Available data |
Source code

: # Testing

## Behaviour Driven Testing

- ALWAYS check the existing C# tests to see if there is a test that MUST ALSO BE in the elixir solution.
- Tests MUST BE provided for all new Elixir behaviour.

Exercise prompt |
Could you count how many lines in the records contain the word "MUST"? Only the number is needed.

Output of the exercise |
2